--- PASSAGE TO READ ---
---------------

2011 Nissan LeafEnlarge Photo
When the 2011 Nissan Leaf goes on sale later this year, each copy of the first mass-market electric car on earth will come with a navigation system. Nifty spiff--and an integral part of the Leaf experience.
High Gear Media took a quick drive in a 2011 Leaf prototype today in San Jose, while Nissan prepares for some big announcements tomorrow on Leaf sales and deliveries to customers. Leaf product manager Paul Hawson took a few minutes to explain the Leaf's essentials, including its lithium-ion battery pack and its five-seat body.
We've been curious about the Leaf's navigation system, because it's the critical link between drivers and the EV charging infrastructure. The Leaf not only plugs into a variety of charging points--it also plugs into an information infrastructure that helps drivers find charging stations, and helps them keep track of how many miles of electric power remain in the Leaf's battery back.

---------------

--- DATA EXCERPTS ---
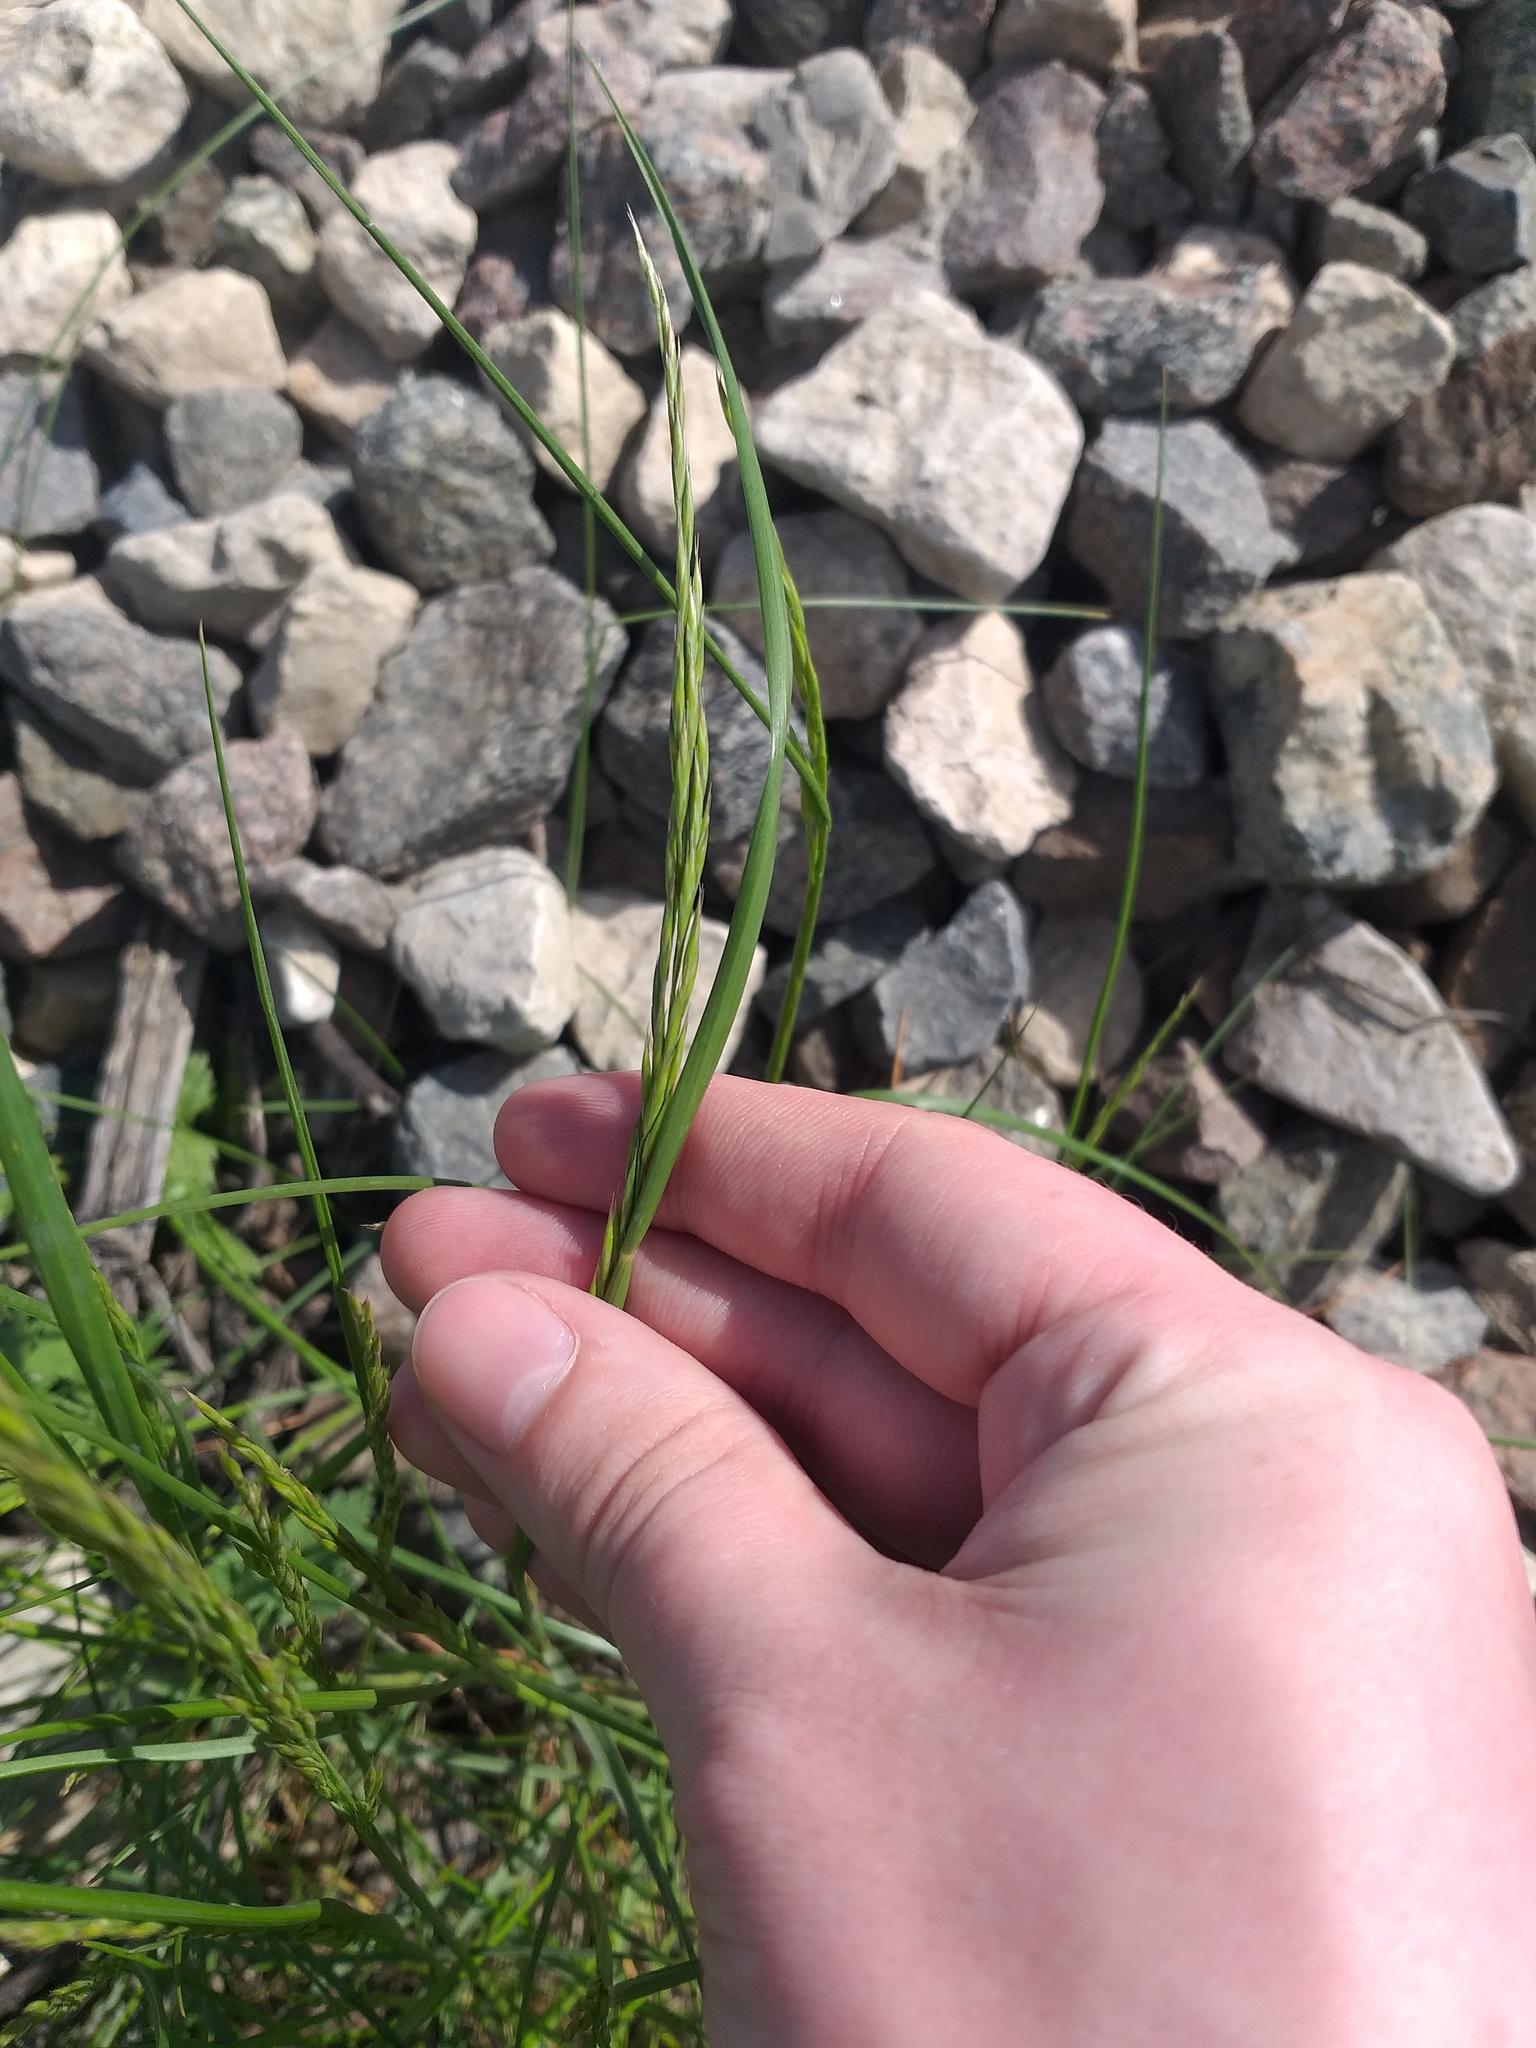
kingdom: Plantae
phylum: Tracheophyta
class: Liliopsida
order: Poales
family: Poaceae
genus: Festuca
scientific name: Festuca rubra
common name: Red fescue
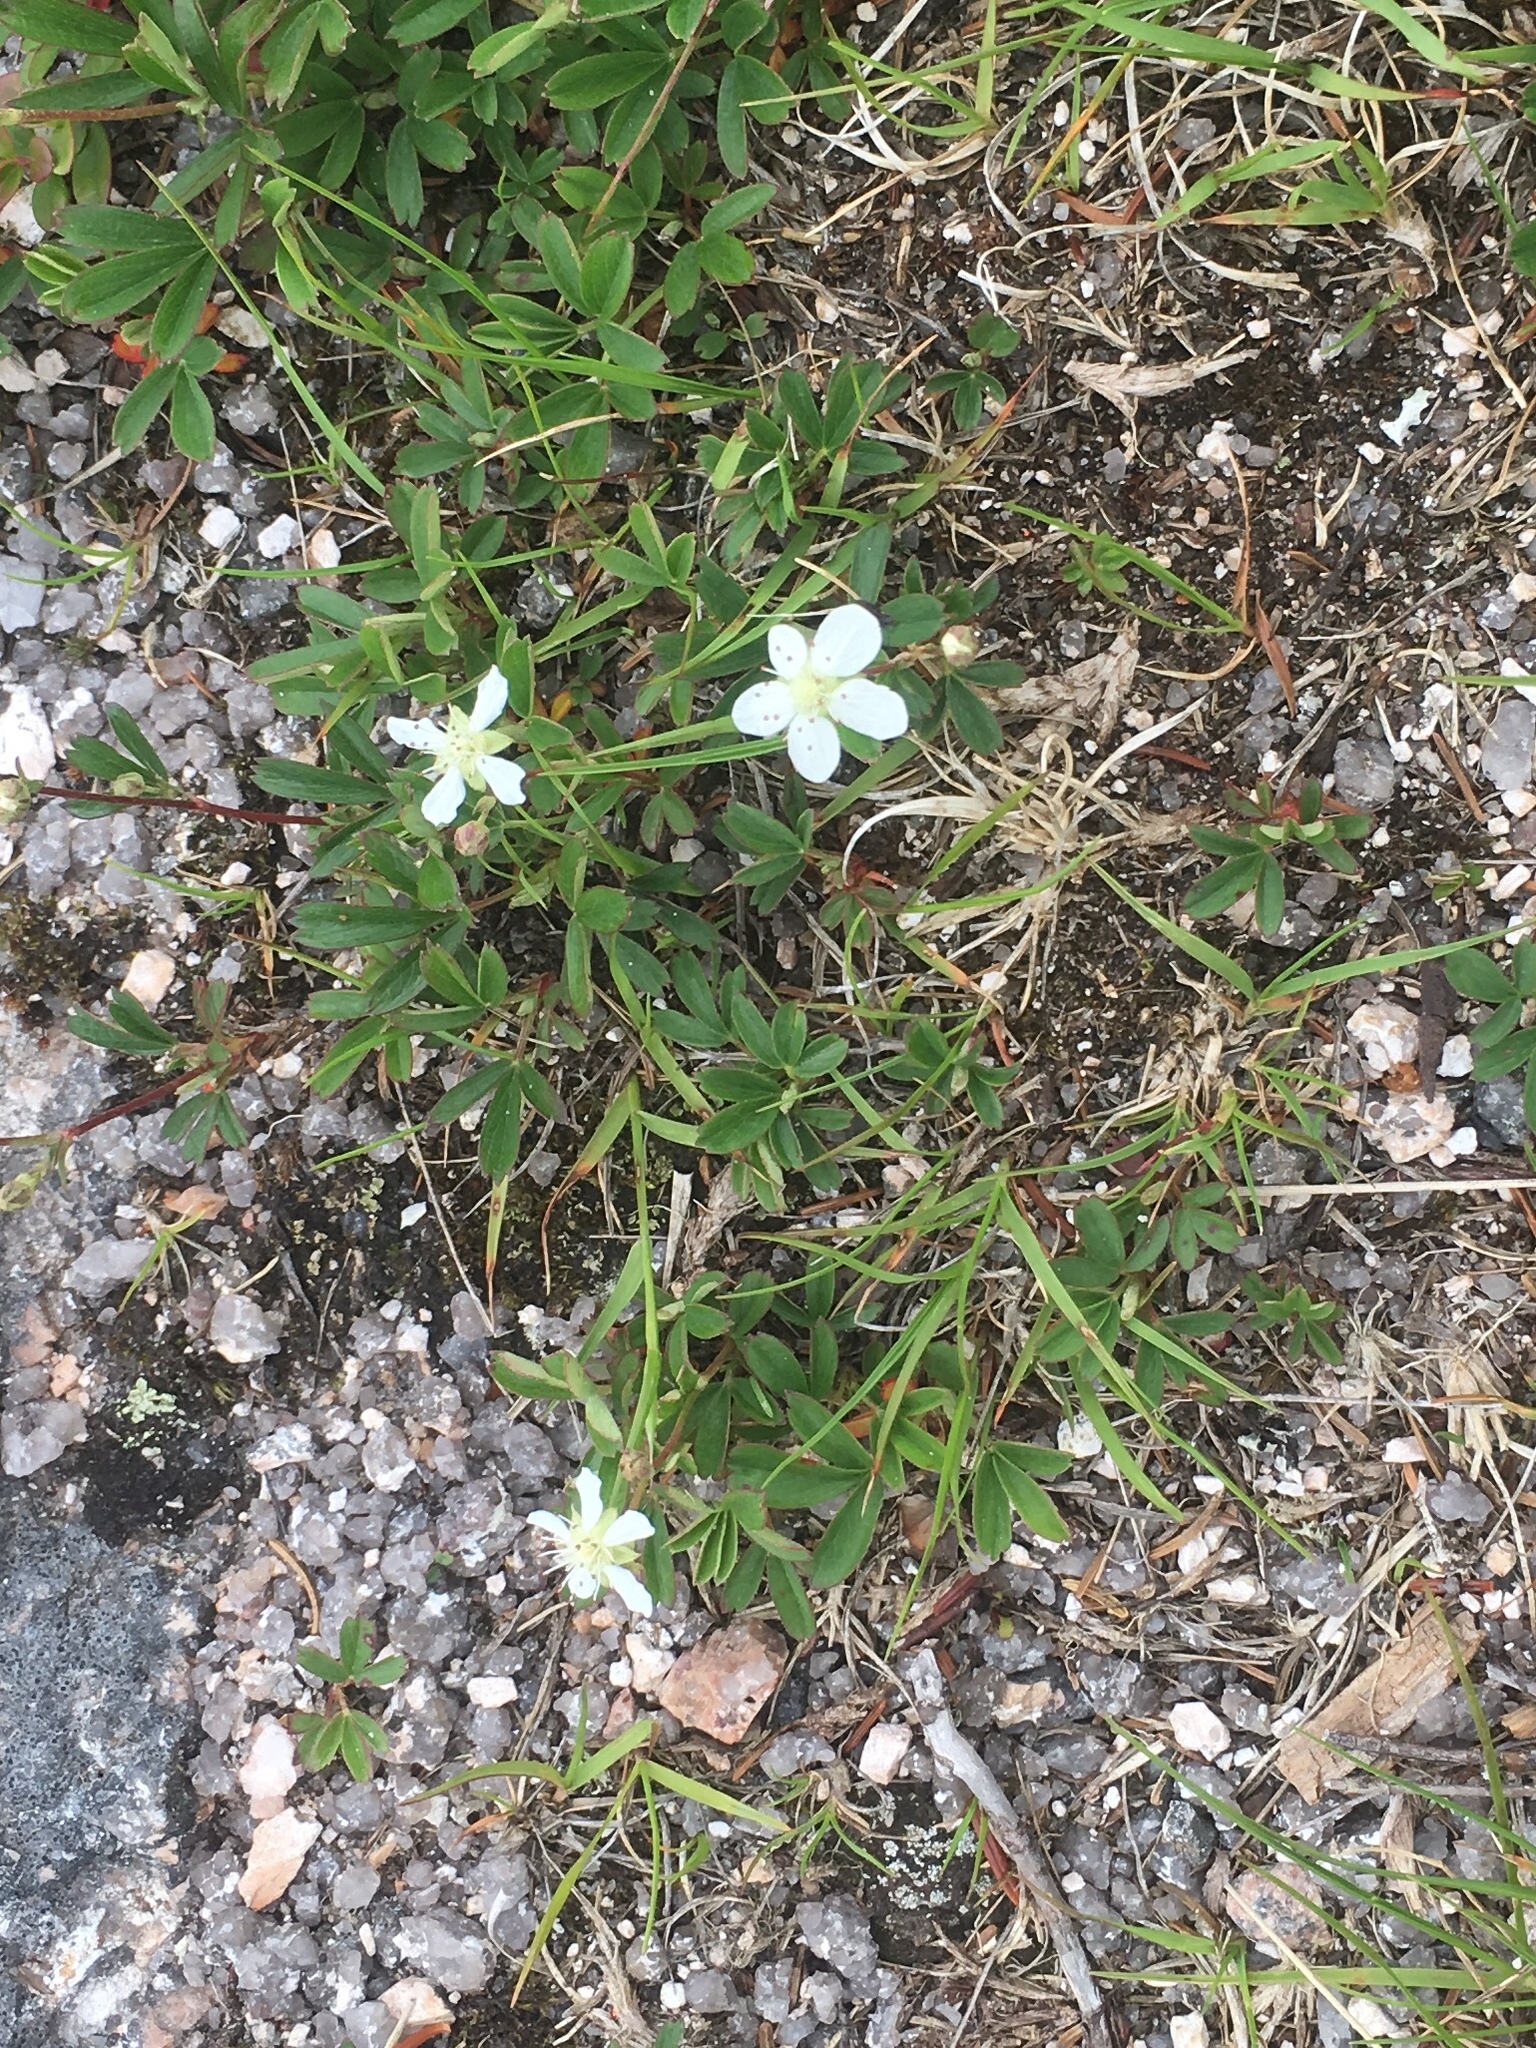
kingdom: Plantae
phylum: Tracheophyta
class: Magnoliopsida
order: Rosales
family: Rosaceae
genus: Sibbaldia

---------------

--- REQUIRED ACTIONS ---
[a] List every company, person, and place named in the Nissan Leaf article.
[b] Continue the Nissan Leaf article after its final sentence.

--- RESULTS OF THE TASKS ---
[a] Nissan, High Gear Media, Paul Hawson, San Jose

[b]
Drivers can program the system to trigger the Leaf's recharging to begin when power prices are less expensive, or set a timer to pre-cool or pre-heat the Leaf, using energy from the outlet, not from the car's batteries. Via the navigation system, the Leaf also displays lists of EV charging stations, updating them on a regular basis or at the driver's request.
For hardcore EV geeks, the Leaf's navigation system also shows off energy use and how it's affected by engaging subsystems like the climate control. You can watch your mileage range go down with air conditioning activated, for example, or watch it rise when it's turned off.
We'll be back later with a first drive of the 2011 Leaf, and an interview with Nissan's Mark Perry on the roll-out plans for the new EV. Nissan's hinting at a major announcement on the Leaf for Tuesday, possibly expanding the list of states where the electric car will go on sale.